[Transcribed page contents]
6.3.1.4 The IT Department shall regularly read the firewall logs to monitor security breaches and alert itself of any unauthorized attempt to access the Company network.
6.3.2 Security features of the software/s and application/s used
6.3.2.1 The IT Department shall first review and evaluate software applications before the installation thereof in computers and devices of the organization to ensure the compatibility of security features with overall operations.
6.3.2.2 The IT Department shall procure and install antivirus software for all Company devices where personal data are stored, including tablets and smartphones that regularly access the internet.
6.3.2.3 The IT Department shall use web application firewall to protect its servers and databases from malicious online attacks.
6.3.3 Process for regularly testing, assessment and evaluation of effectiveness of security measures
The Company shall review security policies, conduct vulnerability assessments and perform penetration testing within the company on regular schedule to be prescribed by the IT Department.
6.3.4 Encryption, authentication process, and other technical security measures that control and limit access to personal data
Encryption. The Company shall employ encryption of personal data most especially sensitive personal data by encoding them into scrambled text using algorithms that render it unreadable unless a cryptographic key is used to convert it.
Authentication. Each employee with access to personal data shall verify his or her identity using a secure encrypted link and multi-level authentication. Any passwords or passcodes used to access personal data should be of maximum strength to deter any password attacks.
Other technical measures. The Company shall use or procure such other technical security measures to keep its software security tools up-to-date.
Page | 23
==
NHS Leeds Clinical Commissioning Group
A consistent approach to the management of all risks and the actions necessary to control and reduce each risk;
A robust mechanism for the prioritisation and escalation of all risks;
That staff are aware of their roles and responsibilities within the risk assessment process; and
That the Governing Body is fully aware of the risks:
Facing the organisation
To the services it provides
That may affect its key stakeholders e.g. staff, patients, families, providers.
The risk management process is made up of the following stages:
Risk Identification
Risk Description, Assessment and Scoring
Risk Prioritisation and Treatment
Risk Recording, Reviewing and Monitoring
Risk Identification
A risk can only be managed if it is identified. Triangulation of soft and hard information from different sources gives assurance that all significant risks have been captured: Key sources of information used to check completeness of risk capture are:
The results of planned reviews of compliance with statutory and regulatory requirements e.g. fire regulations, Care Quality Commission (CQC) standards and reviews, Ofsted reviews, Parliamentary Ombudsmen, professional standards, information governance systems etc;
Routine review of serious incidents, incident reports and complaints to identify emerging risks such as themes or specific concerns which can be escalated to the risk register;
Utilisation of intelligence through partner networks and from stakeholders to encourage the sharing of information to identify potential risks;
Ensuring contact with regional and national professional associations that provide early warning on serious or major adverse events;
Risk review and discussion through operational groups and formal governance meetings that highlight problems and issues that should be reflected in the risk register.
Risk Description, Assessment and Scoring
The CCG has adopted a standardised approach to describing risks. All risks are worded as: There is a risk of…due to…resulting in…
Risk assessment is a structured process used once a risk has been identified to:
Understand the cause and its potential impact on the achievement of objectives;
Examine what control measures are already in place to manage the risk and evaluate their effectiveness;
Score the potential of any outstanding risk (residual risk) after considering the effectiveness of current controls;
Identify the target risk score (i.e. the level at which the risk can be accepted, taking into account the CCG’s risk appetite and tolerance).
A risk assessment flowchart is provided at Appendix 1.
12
* * *
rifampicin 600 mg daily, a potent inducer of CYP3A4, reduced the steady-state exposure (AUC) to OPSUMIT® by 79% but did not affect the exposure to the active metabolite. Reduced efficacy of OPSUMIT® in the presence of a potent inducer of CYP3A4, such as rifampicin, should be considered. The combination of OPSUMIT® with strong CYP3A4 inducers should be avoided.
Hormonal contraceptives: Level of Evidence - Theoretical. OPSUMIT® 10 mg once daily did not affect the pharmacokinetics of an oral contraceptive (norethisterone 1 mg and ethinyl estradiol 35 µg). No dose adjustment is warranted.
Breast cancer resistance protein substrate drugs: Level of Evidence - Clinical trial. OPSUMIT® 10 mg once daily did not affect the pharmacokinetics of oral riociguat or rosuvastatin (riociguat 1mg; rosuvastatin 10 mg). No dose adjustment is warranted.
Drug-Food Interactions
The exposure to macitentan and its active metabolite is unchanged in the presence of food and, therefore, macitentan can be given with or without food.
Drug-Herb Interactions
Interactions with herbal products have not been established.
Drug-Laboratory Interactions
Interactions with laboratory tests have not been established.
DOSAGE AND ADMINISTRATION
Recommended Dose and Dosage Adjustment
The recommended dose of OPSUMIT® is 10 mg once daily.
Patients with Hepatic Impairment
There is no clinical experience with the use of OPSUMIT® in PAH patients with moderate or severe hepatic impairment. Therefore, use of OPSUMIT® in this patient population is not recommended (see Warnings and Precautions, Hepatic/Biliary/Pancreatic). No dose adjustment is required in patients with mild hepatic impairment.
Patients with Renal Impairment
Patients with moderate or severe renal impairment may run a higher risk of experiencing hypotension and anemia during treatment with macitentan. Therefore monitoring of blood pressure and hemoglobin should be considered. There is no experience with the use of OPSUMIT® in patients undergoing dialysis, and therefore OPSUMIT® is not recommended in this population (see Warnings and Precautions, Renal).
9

--- Work task ---
The line above containing "Risk assessment is", the line containing "Score the potential", and every line between them are to be transcribed exactly; no other line is wanted.

--- Output for this task ---
Risk assessment is a structured process used once a risk has been identified to:
Understand the cause and its potential impact on the achievement of objectives;
Examine what control measures are already in place to manage the risk and evaluate their effectiveness;
Score the potential of any outstanding risk (residual risk) after considering the effectiveness of current controls;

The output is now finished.